Nosso tempo
— Por que estamos sentados aqui Michelle?
— Aguenta só mais um pouco, sente o tempo do sol e seus nuances de luz.
Ricardo olha no relógio e vê que está na hora do seu cigarro. Ela segura sua mão e diz baixinho em seus ouvidos enquanto descansa a cabeça em seu ombro.
— Você já percebeu que nossos tempos nunca vão se alinhar não mesmo?
— O tempo que precisa se alinhar é o seu meu amor, você acha que viver neste mundo é possível com essa mentalidade paz e amor?
— Viu só, já está até perdendo a paciência comigo, porque não me deixa de uma vez aqui com o meu sol.
— Eu te amo Mi, só acho que você tem um potencial enorme que está sendo desperdiçado por essa tua teimosia.
— Não é teimosia, isso se chama desapego, você acha que vai levar esse seu Rolex quando for embora deste mundo?
— Ainda somos novos para estar pensando nisso. O que sei, é que tenho o agora, e neste agora quero desfrutar de minha vida, ter minhas comodidades.
— Trabalhando 18 horas por dia?
— Estamos aqui, não estamos? Nesta praia paradisíaca, vendo o seu sol graças a essas horas que invisto no meu dia.
Michele tirou a cabeça do ombro e se sentou mais para frente, ficando de costas para Ricardo.
— Te proponho o seguinte — disse Ricardo alisando as costas bronzeadas de Michelle — Preciso apenas de mais 2 anos de trabalho intenso, depois disso vamos tirar umas férias longas e prometo esquecer o meu relógio, minha agenda e as redes sociais.
— Você não aguentaria nem um dia, ou melhor, eu não te aguentaria. Sabe, acho que no fim preciso deste seu contraste, talvez seja meu fio condutor com o que restou de mim no sistema. Ainda tenho medo de me largar para talvez um dia viver o verdadeiro nirvana.
— Quantas pessoas você conhece que atingiram esse estado? Eu sinceramente acho que tudo isso é papo para vender livro.
— Você não pode opinar sem ter provado a meditação do guru Kim, realmente muda sua vida.

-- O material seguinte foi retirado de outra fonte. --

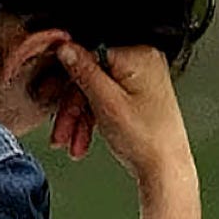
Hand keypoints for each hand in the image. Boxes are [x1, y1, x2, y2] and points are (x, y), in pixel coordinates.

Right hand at [53, 43, 195, 192]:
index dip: (68, 79)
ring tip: (72, 141)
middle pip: (92, 77)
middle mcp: (143, 63)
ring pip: (96, 93)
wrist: (164, 170)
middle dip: (73, 108)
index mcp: (140, 55)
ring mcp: (141, 82)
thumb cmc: (147, 139)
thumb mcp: (106, 102)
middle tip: (62, 128)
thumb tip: (67, 48)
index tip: (53, 93)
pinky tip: (84, 138)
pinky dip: (94, 120)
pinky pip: (107, 102)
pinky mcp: (139, 98)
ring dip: (80, 119)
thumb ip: (84, 72)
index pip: (90, 54)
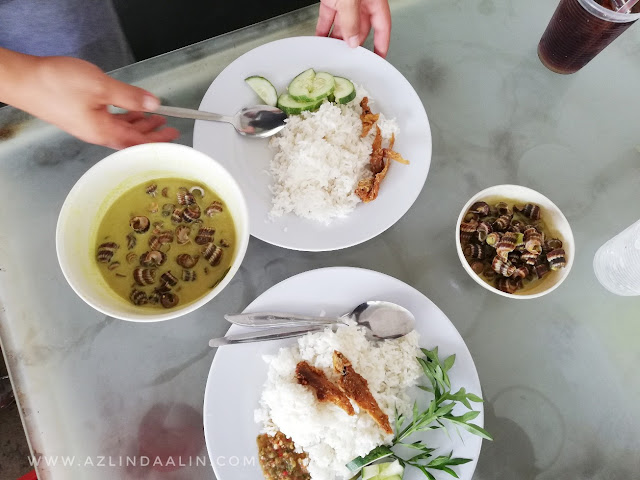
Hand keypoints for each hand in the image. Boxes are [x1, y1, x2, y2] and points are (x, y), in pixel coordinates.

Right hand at [17, 56, 178, 148]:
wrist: (22, 80)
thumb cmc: (54, 84)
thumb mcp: (100, 87)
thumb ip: (129, 96)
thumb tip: (153, 103)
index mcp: (103, 132)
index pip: (139, 143)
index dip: (158, 141)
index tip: (173, 137)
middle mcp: (97, 133)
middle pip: (132, 138)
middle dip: (152, 133)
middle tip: (169, 128)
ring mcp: (88, 126)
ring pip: (121, 129)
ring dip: (139, 123)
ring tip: (155, 117)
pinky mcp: (81, 116)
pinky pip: (109, 121)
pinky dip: (125, 116)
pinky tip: (130, 110)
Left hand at [316, 0, 390, 57]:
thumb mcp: (350, 0)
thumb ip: (352, 20)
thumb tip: (353, 40)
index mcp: (374, 1)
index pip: (382, 27)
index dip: (381, 45)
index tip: (379, 58)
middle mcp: (361, 2)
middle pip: (361, 29)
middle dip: (354, 44)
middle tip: (350, 58)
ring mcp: (346, 2)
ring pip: (343, 26)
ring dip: (337, 39)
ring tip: (333, 51)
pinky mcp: (331, 0)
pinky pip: (328, 18)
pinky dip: (323, 29)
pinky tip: (321, 38)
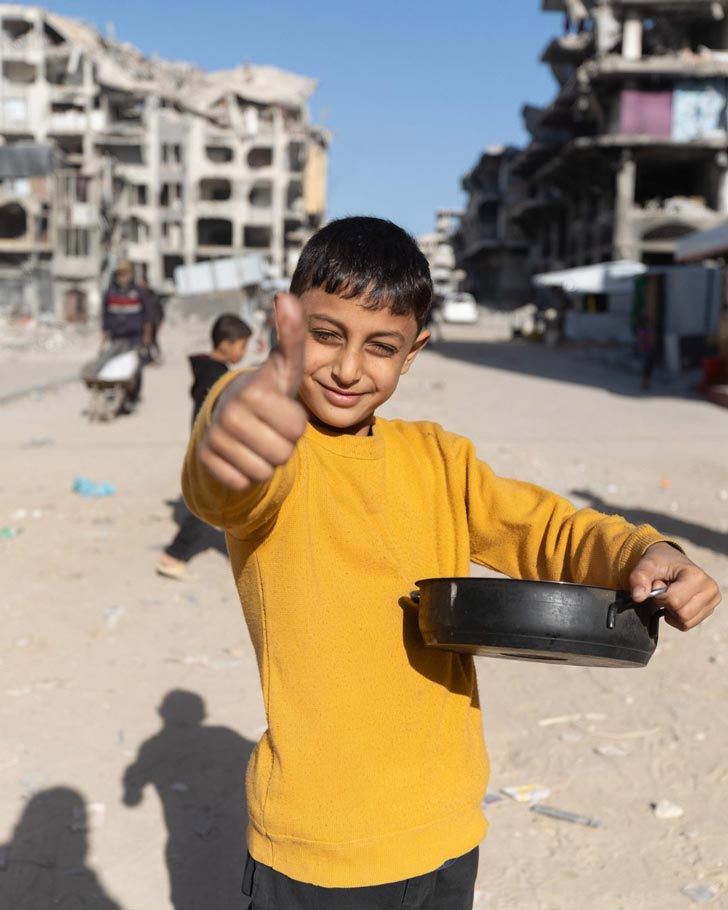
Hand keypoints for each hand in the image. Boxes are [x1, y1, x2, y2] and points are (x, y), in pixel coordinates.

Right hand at [198, 293, 307, 490]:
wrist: (230, 418)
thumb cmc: (268, 393)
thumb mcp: (286, 368)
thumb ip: (292, 335)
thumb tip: (286, 295)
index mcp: (253, 390)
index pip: (297, 428)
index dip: (295, 424)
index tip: (278, 408)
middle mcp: (228, 412)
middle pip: (283, 453)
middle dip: (283, 445)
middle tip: (269, 428)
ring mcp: (214, 438)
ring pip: (265, 471)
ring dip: (266, 461)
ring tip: (257, 441)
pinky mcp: (206, 462)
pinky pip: (244, 483)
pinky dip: (247, 475)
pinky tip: (241, 455)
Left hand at [629, 542, 720, 630]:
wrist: (670, 560)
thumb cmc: (660, 562)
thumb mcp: (646, 565)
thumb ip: (639, 578)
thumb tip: (637, 597)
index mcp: (697, 576)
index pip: (674, 601)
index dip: (659, 596)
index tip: (658, 583)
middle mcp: (710, 589)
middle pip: (682, 614)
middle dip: (666, 605)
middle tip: (664, 590)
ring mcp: (712, 601)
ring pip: (685, 622)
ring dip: (671, 612)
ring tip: (670, 595)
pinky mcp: (708, 610)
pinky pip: (686, 625)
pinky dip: (676, 618)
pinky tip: (676, 602)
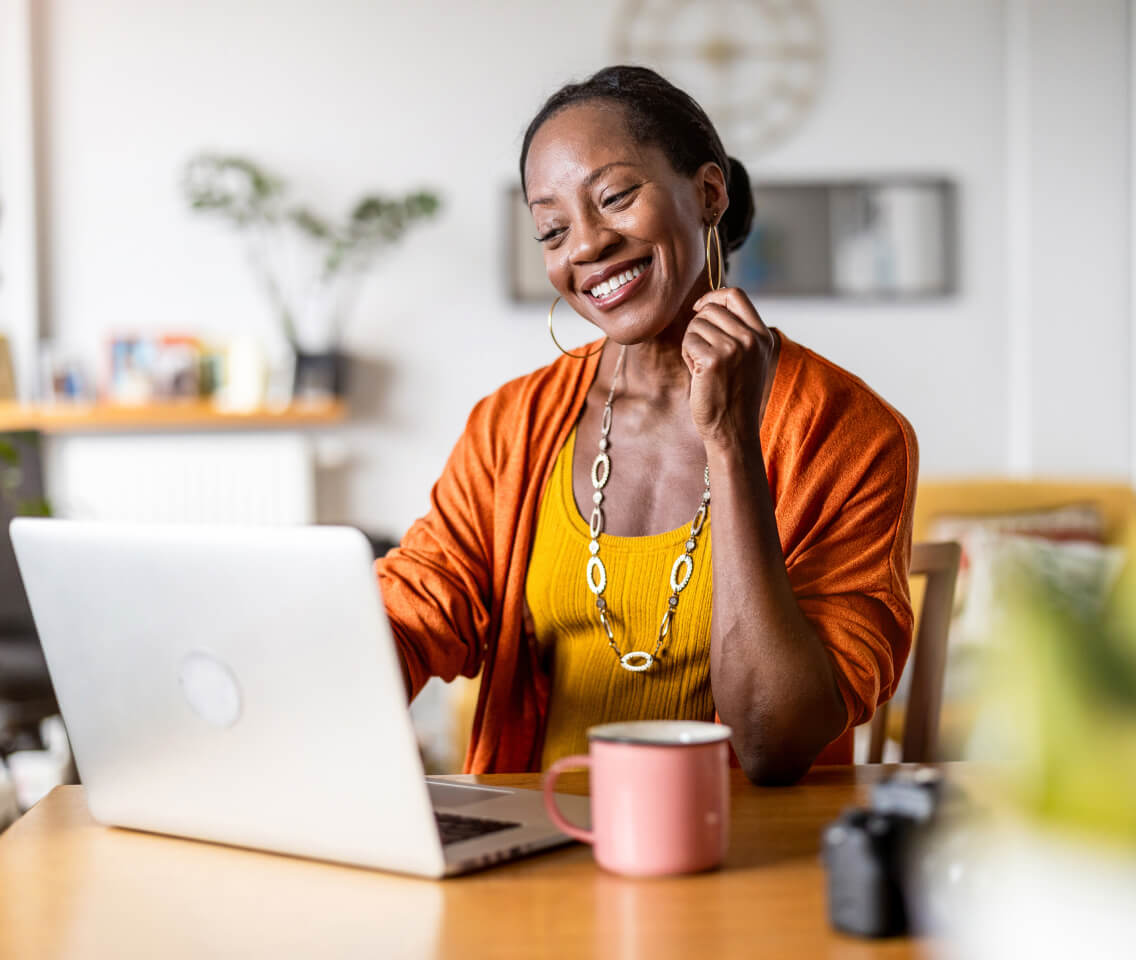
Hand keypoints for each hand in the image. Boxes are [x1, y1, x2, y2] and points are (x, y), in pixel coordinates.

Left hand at [683, 287, 775, 449]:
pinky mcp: (714, 360)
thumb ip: (737, 331)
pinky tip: (698, 375)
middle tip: (702, 354)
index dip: (713, 296)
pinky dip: (687, 356)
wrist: (733, 430)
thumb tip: (708, 302)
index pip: (736, 295)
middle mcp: (752, 339)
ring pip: (696, 324)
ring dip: (692, 343)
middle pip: (711, 309)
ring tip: (703, 367)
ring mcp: (734, 348)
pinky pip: (688, 341)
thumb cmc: (733, 395)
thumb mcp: (747, 358)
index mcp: (763, 336)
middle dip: (698, 327)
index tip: (698, 308)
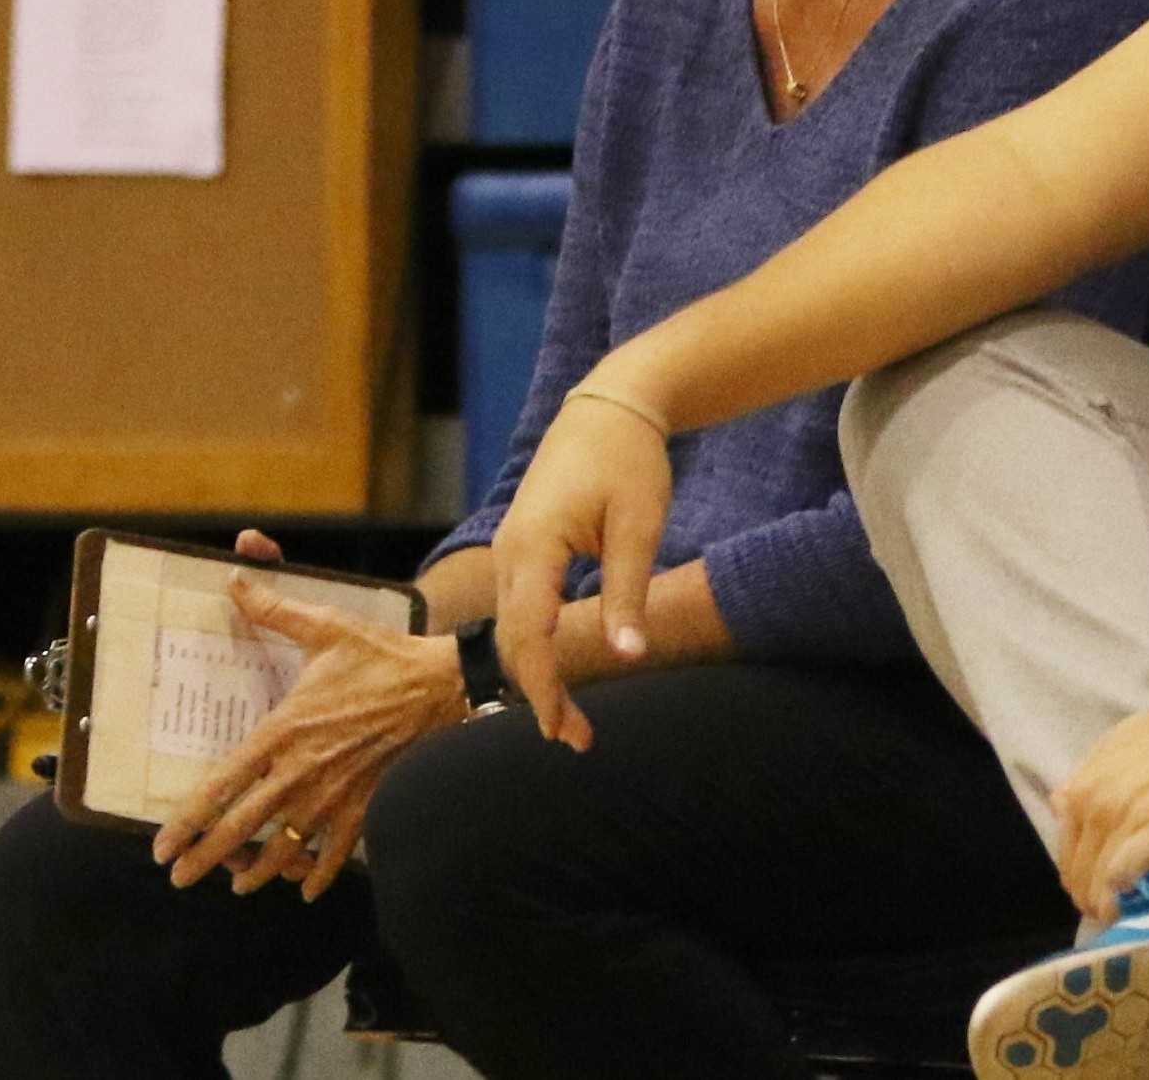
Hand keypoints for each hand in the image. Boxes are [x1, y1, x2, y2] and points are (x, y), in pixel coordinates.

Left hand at [152, 537, 469, 901]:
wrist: (443, 682)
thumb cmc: (381, 656)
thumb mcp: (326, 627)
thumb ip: (275, 611)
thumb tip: (234, 580)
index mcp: (283, 732)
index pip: (220, 787)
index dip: (187, 822)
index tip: (163, 846)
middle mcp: (302, 771)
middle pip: (242, 829)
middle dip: (206, 859)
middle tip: (181, 878)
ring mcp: (336, 793)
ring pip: (285, 848)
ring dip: (257, 872)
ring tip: (239, 886)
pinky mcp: (368, 802)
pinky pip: (336, 851)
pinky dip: (318, 873)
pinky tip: (305, 888)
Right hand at [490, 390, 672, 750]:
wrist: (609, 408)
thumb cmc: (629, 461)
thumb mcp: (639, 526)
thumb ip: (628, 592)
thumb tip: (630, 656)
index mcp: (533, 545)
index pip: (529, 635)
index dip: (544, 688)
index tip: (566, 730)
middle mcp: (508, 552)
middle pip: (512, 640)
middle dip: (539, 694)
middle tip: (576, 739)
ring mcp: (509, 550)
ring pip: (511, 628)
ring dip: (536, 674)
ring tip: (568, 719)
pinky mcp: (520, 548)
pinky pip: (517, 609)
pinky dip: (535, 646)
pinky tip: (555, 671)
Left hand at [1051, 644, 1148, 924]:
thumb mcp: (1130, 741)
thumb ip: (1100, 773)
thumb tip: (1073, 803)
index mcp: (1089, 776)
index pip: (1066, 845)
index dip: (1080, 874)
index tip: (1100, 889)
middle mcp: (1096, 793)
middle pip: (1076, 869)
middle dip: (1089, 898)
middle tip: (1116, 914)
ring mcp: (1125, 810)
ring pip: (1095, 878)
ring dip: (1105, 907)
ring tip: (1127, 920)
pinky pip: (1122, 876)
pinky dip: (1122, 900)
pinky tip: (1136, 911)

— Isso não tenho dúvidas, porque para fazer uma das maiores fotografas do mundo largar tudo para morar em um bairro simples, tem que ser algo poderoso realmente.
— Como disse, você tem que viver a experiência para poder entender, tudo passa por adquirir a verdadeira visão, ali, por exemplo, o que vê?
— Um garoto construindo um castelo de areia muito perto da água, coitado, em breve verá seu esforço sendo levado pelas águas.
— Errado, senhor sabe tudo, ali está a manifestação de gerações de homens e mulheres que sonharam e deixaram sua energia nessa terra para que esse garoto esteja aí. O mais importante é que todos seus ancestrais o acompanham, cuidando suas costas e torcendo que ele possa acertar onde todos os outros erraram.
Ricardo ficou parado olhando o garoto como que tentando ver o que Michelle estava vendo.
— Você não vai conseguir ver apenas olhando, é preciso estar conectado com seu verdadeiro ser para poder ver o outro mundo.
— Você jura que consegue ver esses fantasmas?
— Atrás de você tem dois agora e um deles é um cachorro preto com uma gravata vermelha.
Ricardo saltou e disse impressionado.
— Como você sabe do Charles? Eu nunca falei dele para ninguém.
— Estou te falando que o guru não é coisa de fantasia, vamos comigo na próxima reunião e você vai aprender a ver também.
— Não sei se quero “ver” essas coisas.
— A verdadeira pergunta é, você quer continuar renascendo neste mundo em formas cada vez mais inferiores, tendo que trabalhar coisas que já podiam ser resolvidas com um pouco menos de teimosia e expansão da mente?
Ficaram em silêncio por um longo tempo enquanto o sol se despedia, o único som era apenas o de suas respirações e suas formas pensamentos se chocando no astral, mas este ruido apenas Charles podia escutar.